Crise de la culture : du disque au livre
La
crise, la crise, la crise… On ne parle que de cela. En général de manière
abstraite crise financière, crise économique, sans entrer dans le détail. Ce
que font les économistes réunis autour de Philippe Askenazi et Daniel Cohen qui
viennent de publier chez Albin Michel un gros ouvrage, plus de 700 pages, au
titre éloquent : 5 crises. Nous
ne vivons pas seulement une crise économique, nous en vivons plusieurs à la
fois nous disent ces auteurs, tous proches du Cepremap, un groupe de recherche
de l’Ecole Normale Supérieure auquel a longtemps contribué Robert Boyer, l’un
des pères de l’école de la régulation, et auquel collabore aujourd’hui quelques
uns des meilleurs économistes de langue française que l’on retrouve dans ce
livre.
Je
disais donc que ce livre analyse cinq crises : la crise des élites, ce qui
les amène à s’intéresser au cumul des mandats et à la rémunération des patrons,
la crise de la culture, dont je parlerai plus longuement tout à l’heure, la
crise financière avec des articles sur les ménages et les banques centrales, la
crise sociale et, enfin, la crise climatique.
Sans
doute pourrait-on ajouter d’autres crises à celles-ci. Parler d’une crise de
nos systèmes de protection sociale ou de santé, de notre modèle industriel, des
institutions européennes. Sans doute pourrait-on aussi s’interroger, ce que les
auteurs de ce recueil ne font pas, sur cette notion même de crise. Mais peu
importe, ce livre, tel qu’il est présenté, a le mérite de nous montrer que ce
que nous appelons la crise a de multiples facettes.

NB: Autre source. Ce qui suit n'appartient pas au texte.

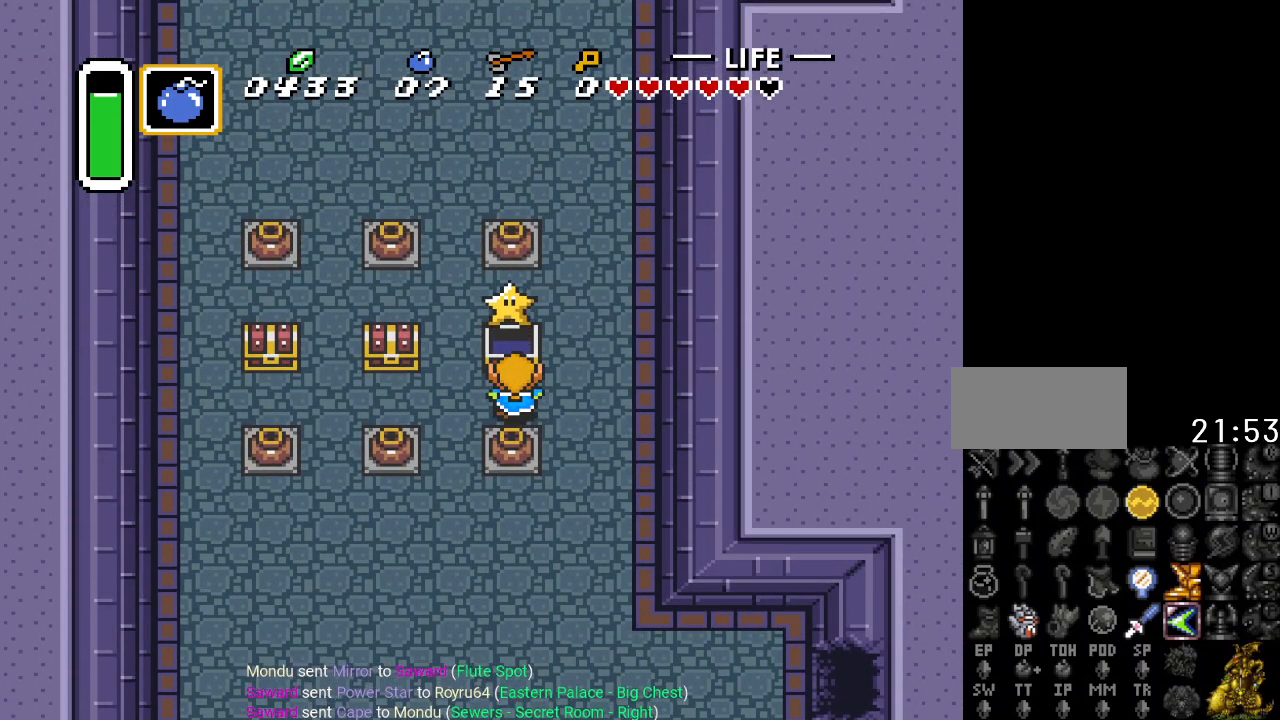
{"buttons": [], "events": []}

Le piratage n’a pas réduit les revenus des musiciens
Ce livre est si riche est qu’il est difficile de tout
traiter d’un coup. J’ai donc choisi ce matin de me concentrer sur celle de ces
crises qui est le moins souvent analysée : la crise de la culture. Les
auteurs de ce livre l’abordent sous deux angles : celui du disque, de ses
ventes qui s’effondrent sous le coup du piratage et d’internet, et celui du
livre numérique ou, plutôt, de l’impact de celui-ci sur le prix unique du
livre, cette réglementation imaginée par Jack Lang pour sauver la librairie au
début du premier septennat de François Mitterrand.

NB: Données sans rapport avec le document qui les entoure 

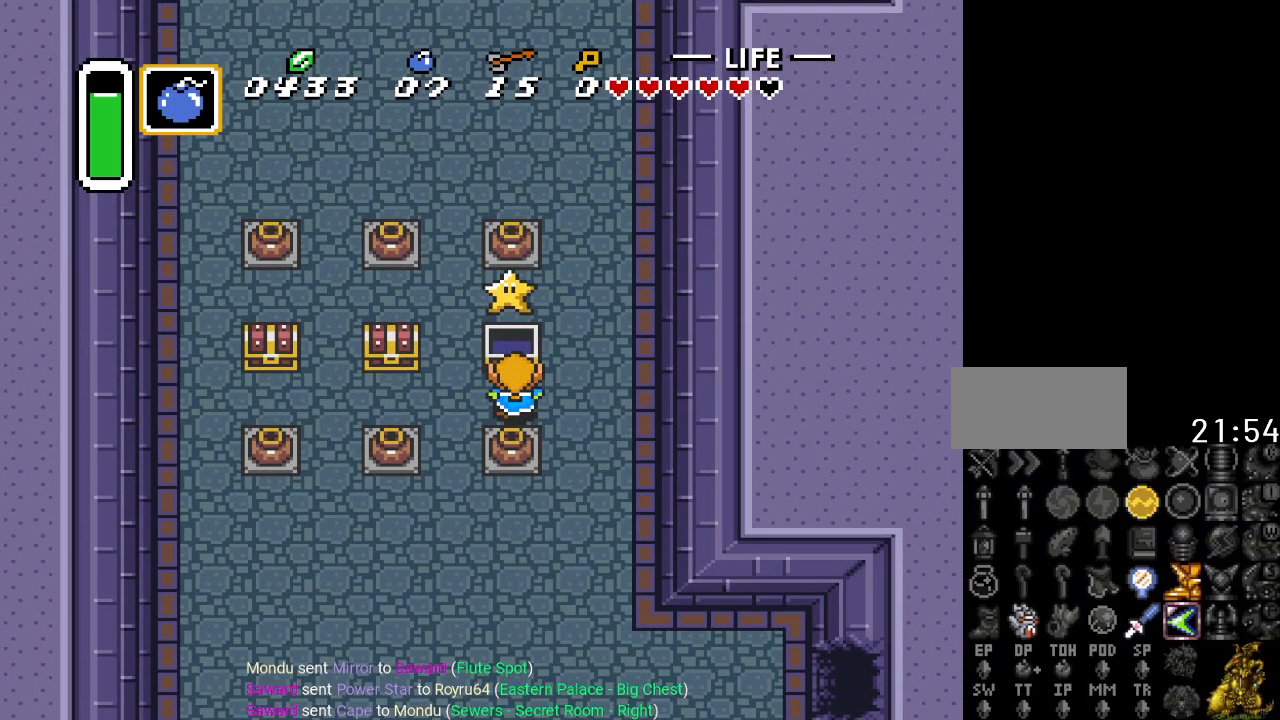
{"buttons": ["DPAD_LEFT"], "events": [[350, "DPAD_LEFT", "down"]]}
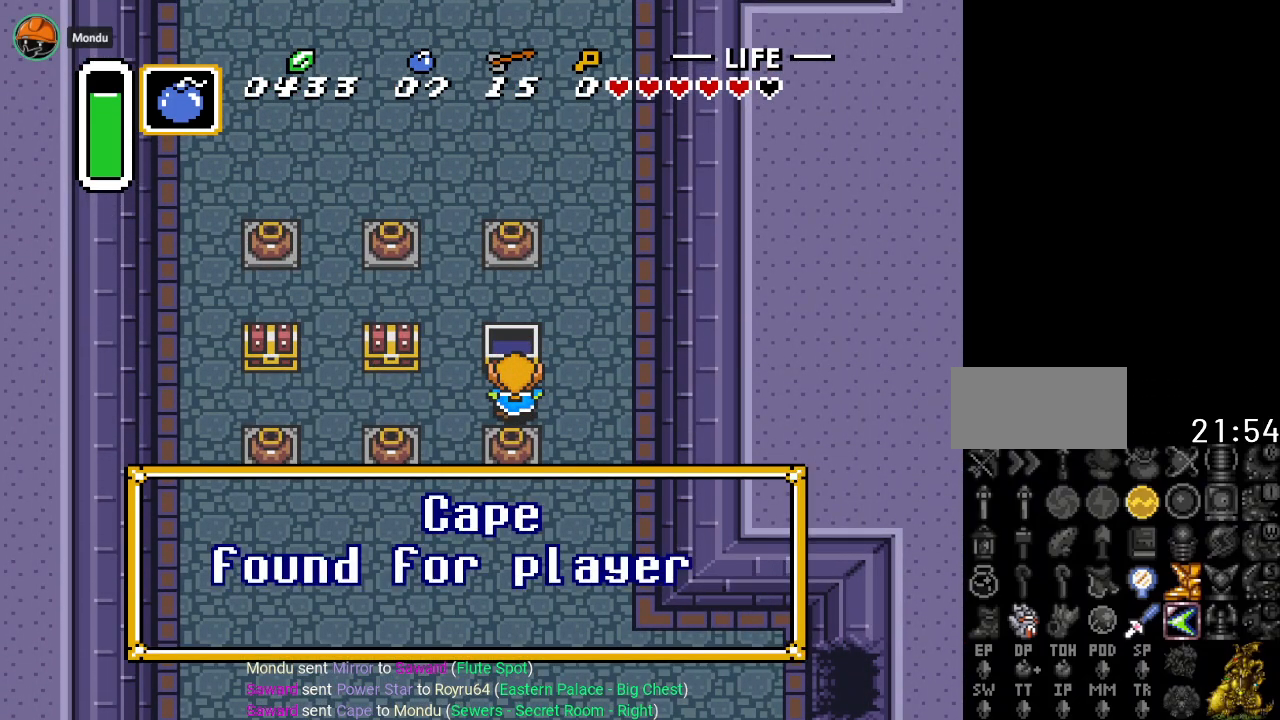
{"buttons": [], "events": [[251, "DPAD_LEFT", "up"]]}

Les auteurs de l’article sur la musique commencent par une
information qui surprend et remet en cause beaucoup d’idées reçues : en
s’appuyant sur une étude réalisée sur les membres de l’ADAMI, une société de
gestion collective des droits de propriété intellectuelle des
artistes-interprètes, ils montrent que le revenu médian des musiciens, ce revenu
qui partage la population des musiciens en deux catégories égales, ceux qui ont
plus et ceux qui ont moins, a légèrement augmenté de 2000 à 2008, soit en plein
dans cette période de piratage. Plus étonnant peut-être, les revenus des
musiciens qui gagnent le plus n’a pas non plus diminué. A l’inverse donc, de ce
que l’on nous a dit et répété le piratage n’a pas fait globalement de tort à la
profession. Ce qui ne veut pas dire que
certains n’en aient pas souffert. En fait, le traitement statistique fin auquel
les auteurs de cet article soumettent leurs données fait apparaître plusieurs
catégories. Ils en distinguent cinq que l’on peut regrouper en trois grandes :
- - Les artistes indifférents à la technologie, ils ne l’utilisent pas, ne s’en plaignent pas,
- - ceux qui en ont bénéficié et sont tolérants avec le piratage,
- - ceux qui en ont, à l’inverse, souffert et qui sont très en pointe dans le combat contre. Ce peut être des artistes à succès mais aussi des artistes qui gagnent très mal leur vie avec la musique et qui ont tendance à attribuer leur échec à la révolution technique.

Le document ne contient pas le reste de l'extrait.